Exercise:
Update the lines starting at the one that contains "scientific name: Ricasolia quercizans" and ending at the one that contains "common name: Buffalo carpet beetle", changing "phylum" to "division" and keeping everything else the same. Give back only those lines.

Items:
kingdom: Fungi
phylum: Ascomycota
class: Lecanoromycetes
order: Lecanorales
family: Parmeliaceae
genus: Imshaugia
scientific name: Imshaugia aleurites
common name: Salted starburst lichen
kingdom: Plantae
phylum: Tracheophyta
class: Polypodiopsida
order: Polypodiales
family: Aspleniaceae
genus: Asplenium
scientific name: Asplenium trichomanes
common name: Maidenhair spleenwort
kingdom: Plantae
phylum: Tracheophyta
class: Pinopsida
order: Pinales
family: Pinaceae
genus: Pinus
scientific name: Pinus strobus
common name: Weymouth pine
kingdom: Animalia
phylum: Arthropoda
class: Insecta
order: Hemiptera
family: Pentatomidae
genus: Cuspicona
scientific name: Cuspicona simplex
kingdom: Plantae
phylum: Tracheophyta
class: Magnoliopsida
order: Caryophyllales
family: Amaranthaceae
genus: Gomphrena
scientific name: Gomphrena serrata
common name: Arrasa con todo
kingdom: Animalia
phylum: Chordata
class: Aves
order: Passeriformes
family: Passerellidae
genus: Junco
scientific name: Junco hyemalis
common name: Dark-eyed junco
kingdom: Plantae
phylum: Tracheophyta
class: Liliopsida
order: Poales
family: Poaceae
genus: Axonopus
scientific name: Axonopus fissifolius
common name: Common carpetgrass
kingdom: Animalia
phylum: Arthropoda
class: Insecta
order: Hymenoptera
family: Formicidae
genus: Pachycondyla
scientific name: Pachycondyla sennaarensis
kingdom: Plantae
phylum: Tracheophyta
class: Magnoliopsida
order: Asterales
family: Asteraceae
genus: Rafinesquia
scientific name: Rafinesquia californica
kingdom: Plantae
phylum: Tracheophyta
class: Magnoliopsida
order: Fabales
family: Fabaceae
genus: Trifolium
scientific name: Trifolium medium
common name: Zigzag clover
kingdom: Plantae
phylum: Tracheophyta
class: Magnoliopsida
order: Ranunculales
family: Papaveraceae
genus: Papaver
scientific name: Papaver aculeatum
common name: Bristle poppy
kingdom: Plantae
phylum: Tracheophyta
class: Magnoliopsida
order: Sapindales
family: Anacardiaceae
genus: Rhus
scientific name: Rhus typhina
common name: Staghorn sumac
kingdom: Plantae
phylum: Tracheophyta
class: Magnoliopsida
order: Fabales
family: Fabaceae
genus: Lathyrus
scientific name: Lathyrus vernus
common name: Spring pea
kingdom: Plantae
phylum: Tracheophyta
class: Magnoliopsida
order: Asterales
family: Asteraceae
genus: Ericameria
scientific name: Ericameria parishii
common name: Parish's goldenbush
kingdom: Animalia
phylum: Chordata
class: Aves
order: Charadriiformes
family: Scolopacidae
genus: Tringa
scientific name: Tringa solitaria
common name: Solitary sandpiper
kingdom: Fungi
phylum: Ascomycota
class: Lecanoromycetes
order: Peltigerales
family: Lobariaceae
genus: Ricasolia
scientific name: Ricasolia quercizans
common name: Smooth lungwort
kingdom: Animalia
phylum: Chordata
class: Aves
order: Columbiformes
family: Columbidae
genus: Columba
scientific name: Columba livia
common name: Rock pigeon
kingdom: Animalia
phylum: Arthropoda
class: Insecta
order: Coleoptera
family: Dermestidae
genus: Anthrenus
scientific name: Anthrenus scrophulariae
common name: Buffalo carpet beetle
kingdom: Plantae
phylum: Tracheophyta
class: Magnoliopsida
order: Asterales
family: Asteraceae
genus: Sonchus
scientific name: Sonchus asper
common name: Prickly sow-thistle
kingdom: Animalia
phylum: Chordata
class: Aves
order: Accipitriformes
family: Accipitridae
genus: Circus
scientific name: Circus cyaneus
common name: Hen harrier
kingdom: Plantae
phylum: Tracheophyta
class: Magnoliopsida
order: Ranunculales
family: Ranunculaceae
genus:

The answer:
scientific name: Ricasolia quercizans
common name: Smooth lungwort
kingdom: Animalia
division: Chordata
class: Aves
order: Columbiformes
family: Columbidae
genus: Columba
scientific name: Columba livia
common name: Rock pigeon
kingdom: Animalia
division: Arthropoda
class: Insecta
order: Coleoptera
family: Dermestidae
genus: Anthrenus
scientific name: Anthrenus scrophulariae
common name: Buffalo carpet beetle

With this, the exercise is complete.